TEXTO DE LECTURA:

......

Por Dr. Miguel Pichetto (*)
La Doctrina Social de la Iglesia, desde su primera expresión en la encíclica ‘Rerum novarum’, de 1893, se basa en un principio: la dignidad del trabajo, en todas sus manifestaciones, como expresión de la dignidad humana.
No se trata de una ideología opuesta al capitalismo o que busque instaurar algún tipo de estructura socioeconómica en particular.
Al contrario, es un sistema de principios y valores que, lejos de promover enfrentamientos, disputas distributivas y luchas de clases, busca una sana armonía social, dignificando el trabajo, reconociendo el precepto bíblico de ganarse el pan con el sudor de la frente, para así lograr que los seres humanos accedamos a los bienes materiales y espirituales que permiten una vida digna.
La doctrina social de la Iglesia no ha sido ni es una entronización de la pobreza, ni su justificación o ensalzamiento. No apunta a mantener a los pobres en la pobreza, sino todo lo contrario. Promueve el trabajo y la creatividad, en mérito a los cuales, en un movimiento social ascendente, se haga realidad el derecho a una vida mejor.
Históricamente, los principios de esa doctrina encontraron sus más claras realizaciones en el llamado «Estado de bienestar», a través de gobiernos socialcristianos en Alemania y Bélgica, democristianos en Italia, la alternancia de popular-católicos y laboristas en Holanda, y socialdemócratas en los países nórdicos.
En la Argentina, esa realización fue obra de un movimiento de definido carácter nacional e innegable raigambre popular: el peronismo. Su propio fundador reconocía haber tomado de la doctrina social de la Iglesia las bases fundamentales para su propia doctrina, el justicialismo, adaptadas a la realidad argentina de ese tiempo.
“Justicia social”
Pero incluso sin ese reconocimiento sería una verdad comprobada, si tomamos en cuenta que expresiones como «dignidad humana» y «justicia social» fueron acuñadas por la doctrina socialcristiana y hechas propias por el justicialismo. Y está claro que sus logros fueron generalizar y consolidar un movimiento social ascendente.
Cuando alguien sostiene, para negar la necesidad del mérito para ese ascenso social, como lo hizo el presidente Alberto Fernández, que el más inteligente hijo de pobres tiene menos oportunidades que el menos dotado hijo de ricos, parece desconocer las bases mismas del justicialismo, que precisamente apunta en el sentido contrario.
Y parece desconocer que, incluso antes de que Perón llegase a liderar el país, la sociedad argentina tenía una dinámica social ascendente, que puede considerarse, con legítimo orgullo, nuestra mejor tradición nacional.
Piénsese en hombres como René Favaloro o el premio Nobel César Milstein, por mencionar solo dos casos, surgidos de hogares no precisamente ricos.
La Argentina, desde su organización nacional, está llena de esas historias de vida. Salvo excepciones, la gran mayoría de los millones de inmigrantes que llegaron desde fines del siglo XIX lo hicieron en condiciones de pobreza o muy cercanas a ella. Por eso buscaron aquí un destino mejor.
Pero para que ese porvenir buscado fuese realidad se necesitaron, por un lado, la iniciativa, el esfuerzo y los méritos de los propios interesados, y por otro, que el Estado les asegurase cuatro cosas indispensables para que esos millones de personas vinieran, se establecieran y progresaran: educación, salud, justicia y respeto a la propiedad.

......

MATERIAL PROPORCIONADO:
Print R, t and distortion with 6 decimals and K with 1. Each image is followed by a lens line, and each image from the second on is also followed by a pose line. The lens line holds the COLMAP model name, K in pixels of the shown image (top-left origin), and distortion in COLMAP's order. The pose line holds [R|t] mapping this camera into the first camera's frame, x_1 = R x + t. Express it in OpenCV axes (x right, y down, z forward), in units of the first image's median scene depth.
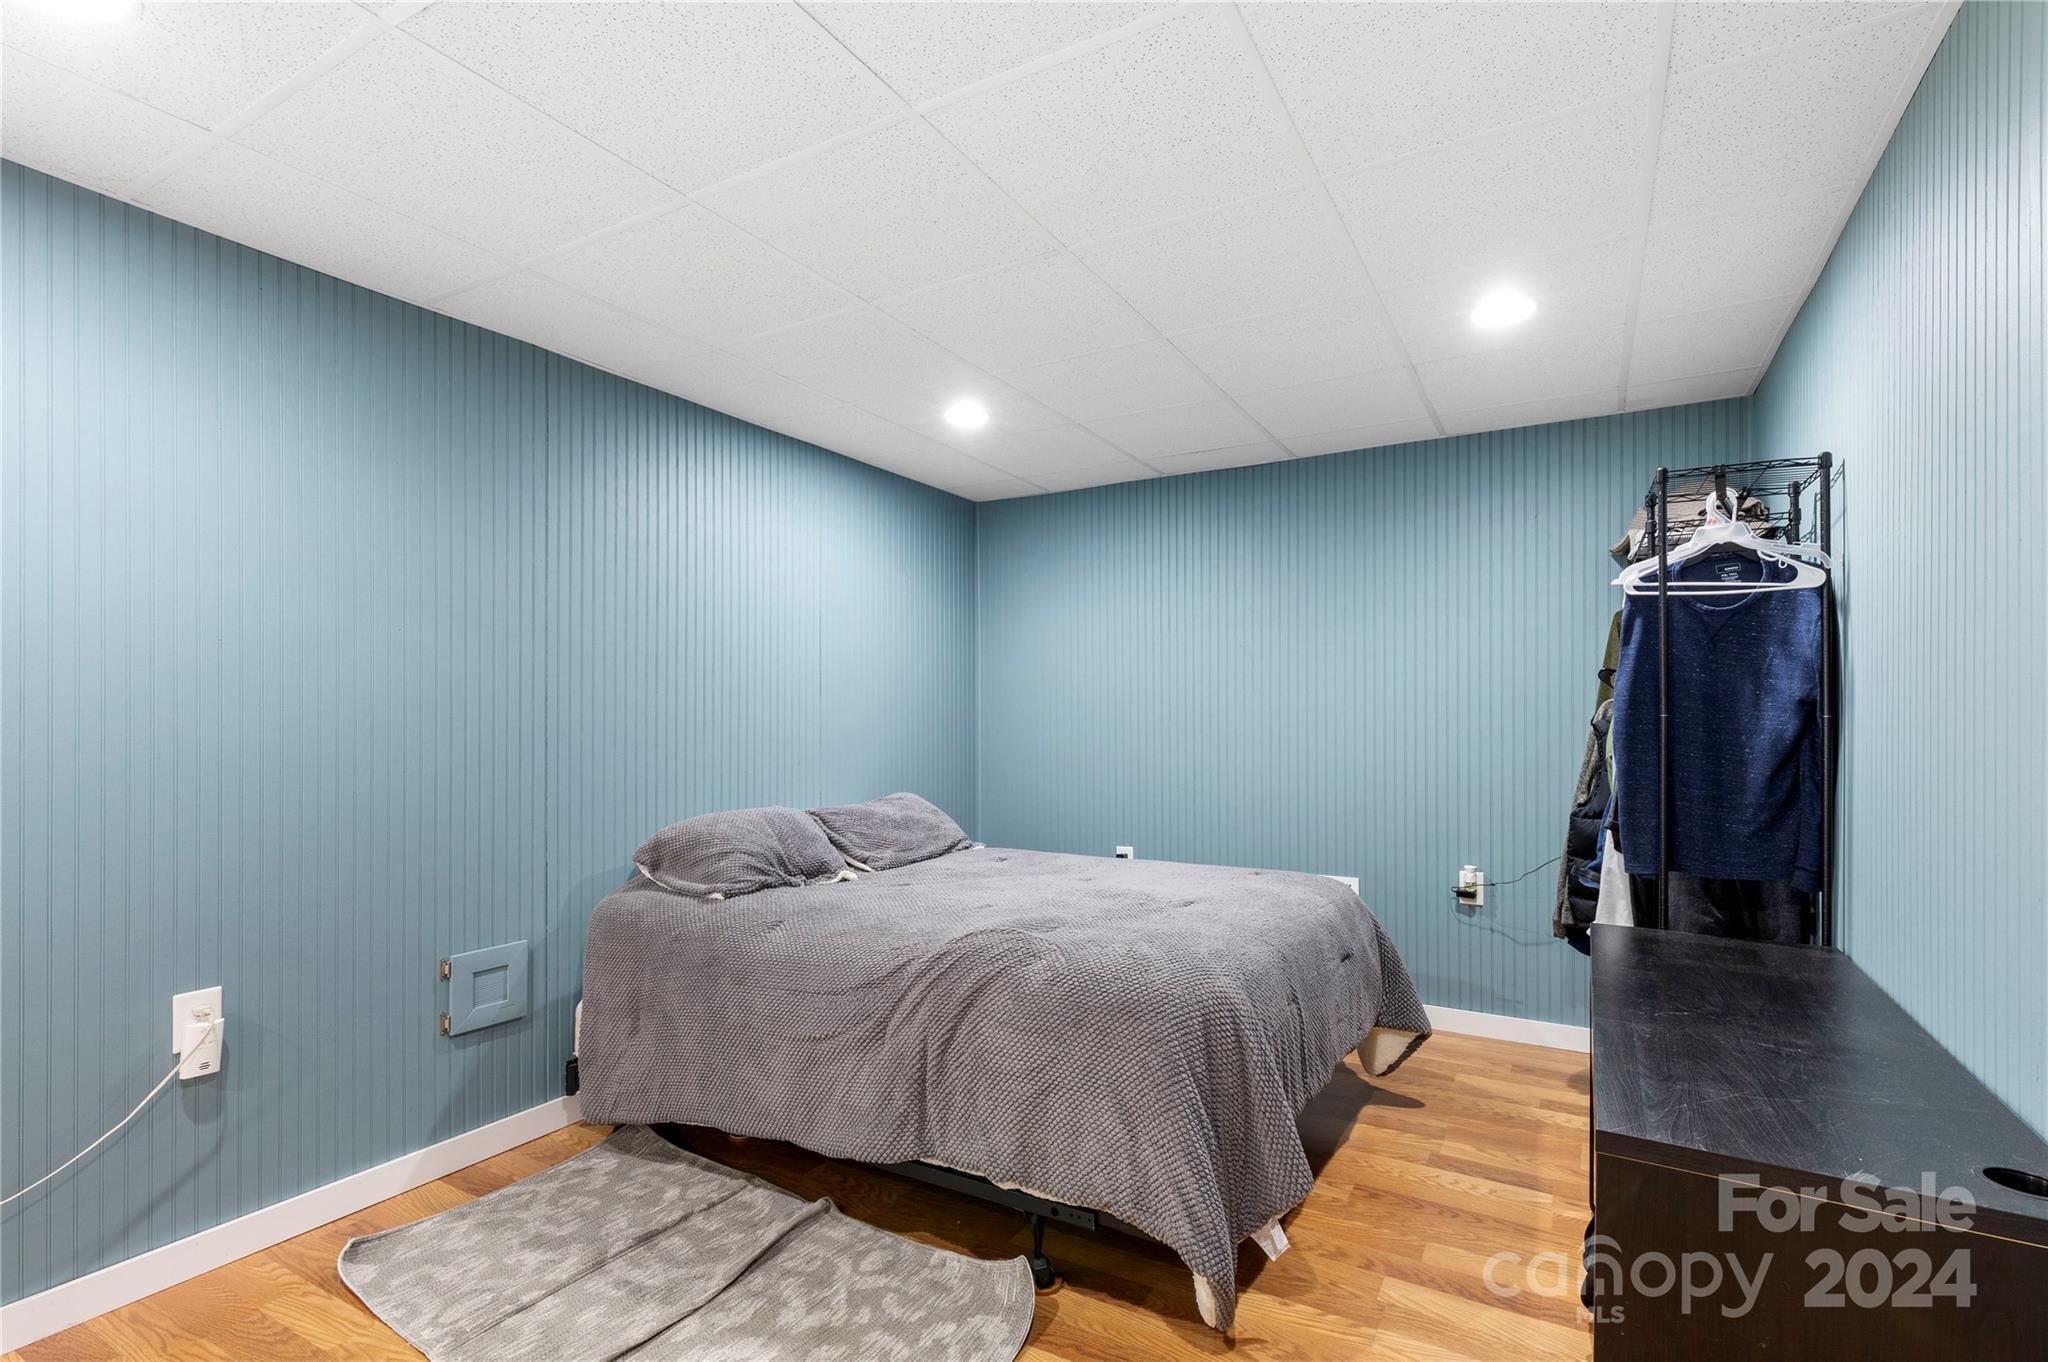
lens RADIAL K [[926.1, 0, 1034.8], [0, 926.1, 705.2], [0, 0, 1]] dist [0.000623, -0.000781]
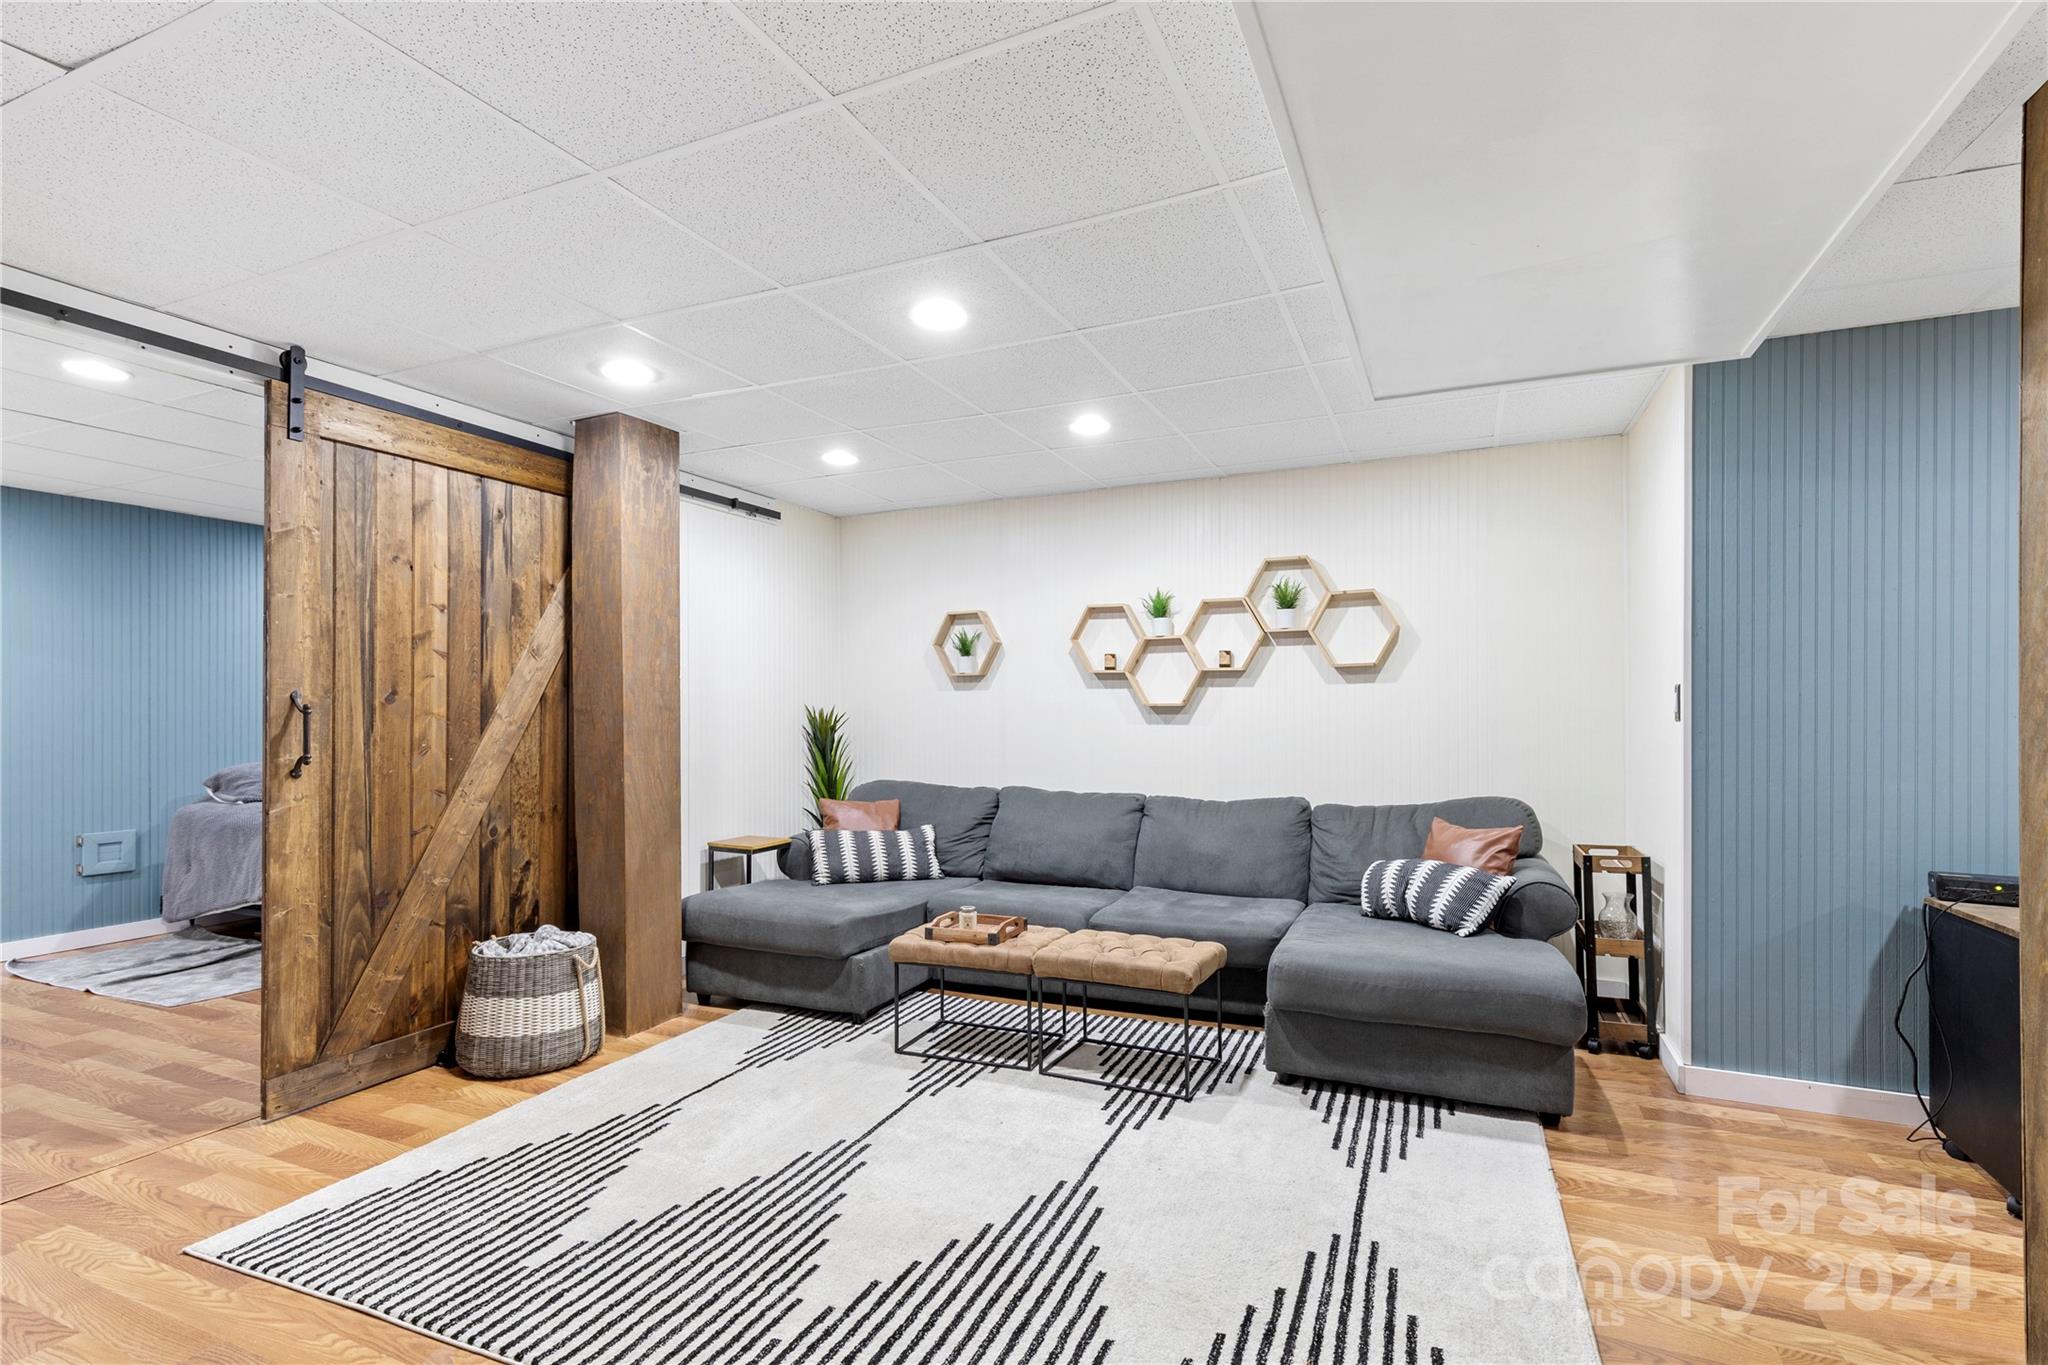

......

ACTIVIDAD: Según el texto sobre la doctrina social de la Iglesia, ¿qué cuatro cosas indispensables debía asegurar el Estado a los inmigrantes para que vinieran, se establecieran y progresaran?

RESPUESTA DEL EJERCICIO: Educación, salud, justicia y respeto a la propiedad.